### [GIVEN RECORDS]
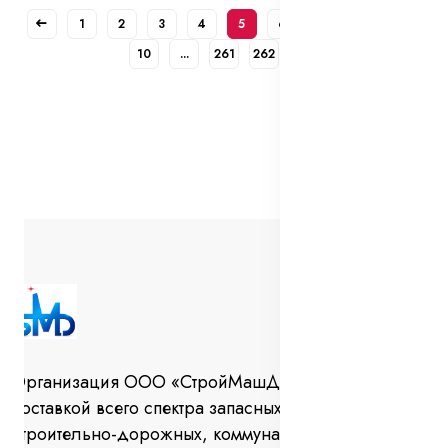
1
2
3
4
5
6
7
8
9
10
...
261
262
Организация ООО «СтройМашДеталь» занимается
поставкой всего спектра запасных частей для
строительно-дорожных, коммунальных машин и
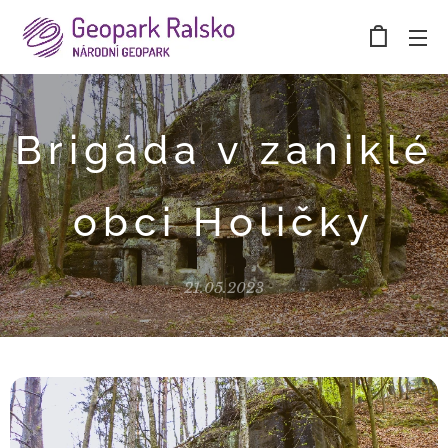
Brigáda v zaniklé
obci Holičky
21.05.2023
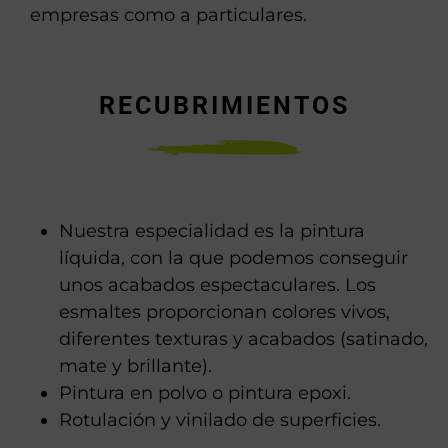
empresas como a particulares.
RECUBRIMIENTOS
Nuestra especialidad es la pintura
líquida, con la que podemos conseguir
unos acabados espectaculares. Los
esmaltes proporcionan colores vivos,
diferentes texturas y acabados (satinado,
mate y brillante).
Pintura en polvo o pintura epoxi.
Rotulación y vinilado de superficies.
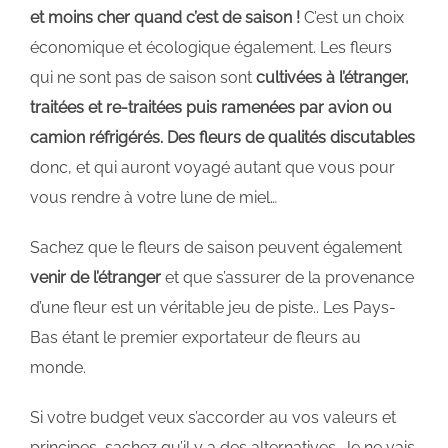
et moins cher quand c’est de saison !
C’est un choix
économique et écologique également. Les fleurs
qui ne sont pas de saison sont
cultivées à l’étranger,
traitées et re-traitées puis ramenées par avion ou
camion réfrigérés. Des fleurs de qualités discutables
donc, et qui auront voyagé autant que vous pour
vous rendre à votre lune de miel…
Sachez que le fleurs de saison peuvent également
venir de l’étranger
et que s’assurer de la provenance
d’une fleur est un véritable jeu de piste.. Les Pays-
Bas étant le premier exportateur de fleurs au
monde.
Si votre budget veux s’accorder au vos valeurs et
principes, sachez qu’il y a des alternatives. Je ne vais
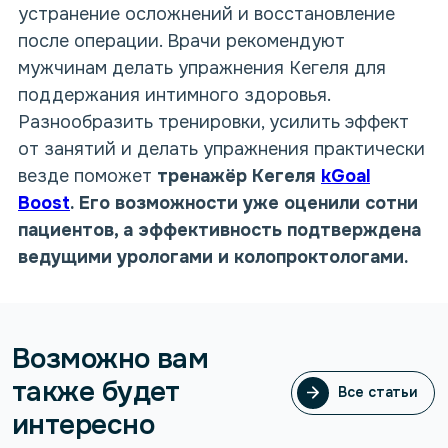
устранение осложнений и восстановление
после операции. Врачи рекомендуют
мужчинам делать упражнения Кегеля для
поддержания интимного здоровья.
Разнообразить тренировки, усилить эффект
от занятий и делать упражнения практически
везде поможет
тренажёр Кегеля
kGoal
Boost
.
Его возможности уже оценили сотни
пациентов, а эффективность подтверждена
ведущими урологами и колопроктологами.
Возможно вам
также будет
Все статьи
Все статьи
интересно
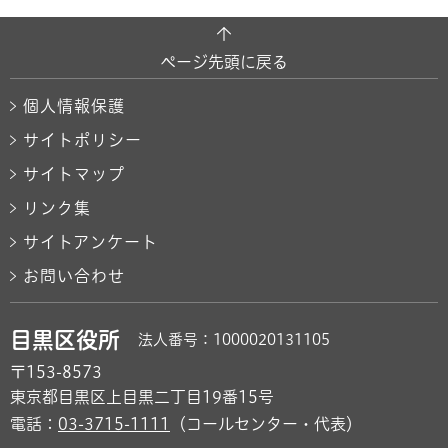
ページ先頭に戻る
個人情報保護
サイトポリシー
サイトマップ
リンク集
サイトアンケート
お問い合わせ
目黒区役所
法人番号：1000020131105
〒153-8573
東京都目黒区上目黒二丁目19番15号
電話：
03-3715-1111
（コールセンター・代表）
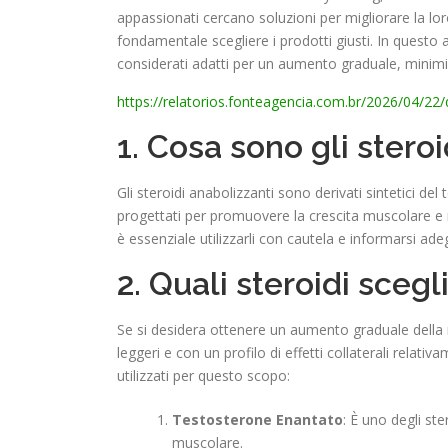
appassionati cercano soluzioni per migliorare la lo
fondamentale scegliere i prodotti giusti. In questo
considerati adatti per un aumento graduale, minimizz
https://relatorios.fonteagencia.com.br/2026/04/22/
1. Cosa sono gli stero
Gli steroidi anabolizzanti sono derivati sintetici 
progettati per promuovere la crescita muscolare e mi
è essenziale utilizzarli con cautela e informarsi ade
2. Quali steroidi sce
Se si desidera ottenere un aumento graduale della 
leggeri e con un profilo di effetti collaterali rela
utilizzati per questo scopo:
Testosterone Enantato
: È uno degli st
muscolare.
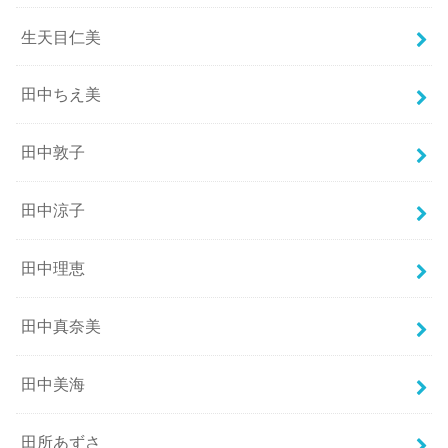
生天目仁美
田中ちえ美
田中敦子
田中涼子
田中理恵
田中真奈美
田中美海
田所あずさ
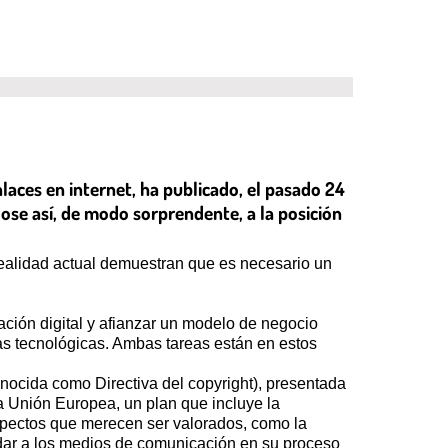
laces en internet, ha publicado, el pasado 24
dose así, de modo sorprendente, a la posición
realidad actual demuestran que es necesario un
ación digital y afianzar un modelo de negocio
as tecnológicas. Ambas tareas están en estos
onocida como Directiva del copyright), presentada
a Unión Europea, un plan que incluye la
aspectos que merecen ser valorados, como la
udar a los medios de comunicación en su proceso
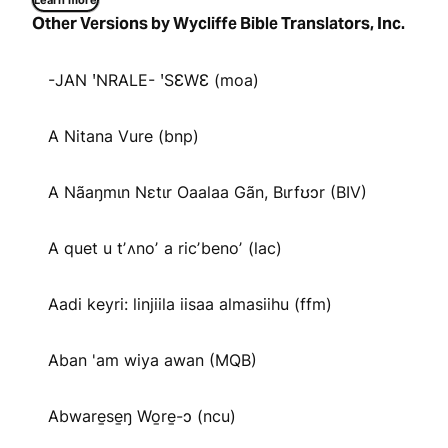
Learn more
Other Versions by Wycliffe Bible Translators, Inc.
-JAN ꞌNRALE- ꞌSƐWƐ (moa)
A Nitana Vure (bnp)
A Nãaŋmɩn Nɛtɩr Oaalaa Gãn, Bɩrfʊɔr (BIV)
A quet u tʼʌnoʼ a ricʼbenoʼ (lac)
Aadi keyri: linjiila iisaa almasiihu (ffm)
Aban 'am wiya awan (MQB)
Abware̱se̱ŋ Wo̱re̱-ɔ (ncu)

### [WORK ITEM]
Pictures do not belong in the copy. Repeat only the lines from the top of the records through the line containing "líquida, con la que podemos conseguir".

### [SOLUTION BELOW]
1
2
3
4
5
6
7
8
9
10
...
261
262
Организация ООО «СтройМашДеталь» занимается
поставкой всего спектра запасных частей для
строительно-дорожных, коммунальных машин и
Brigáda v zaniklé
obci Holičky
21.05.2023
empresas como a particulares.
RECUBRIMIENTOS
Nuestra especialidad es la pintura
líquida, con la que podemos conseguir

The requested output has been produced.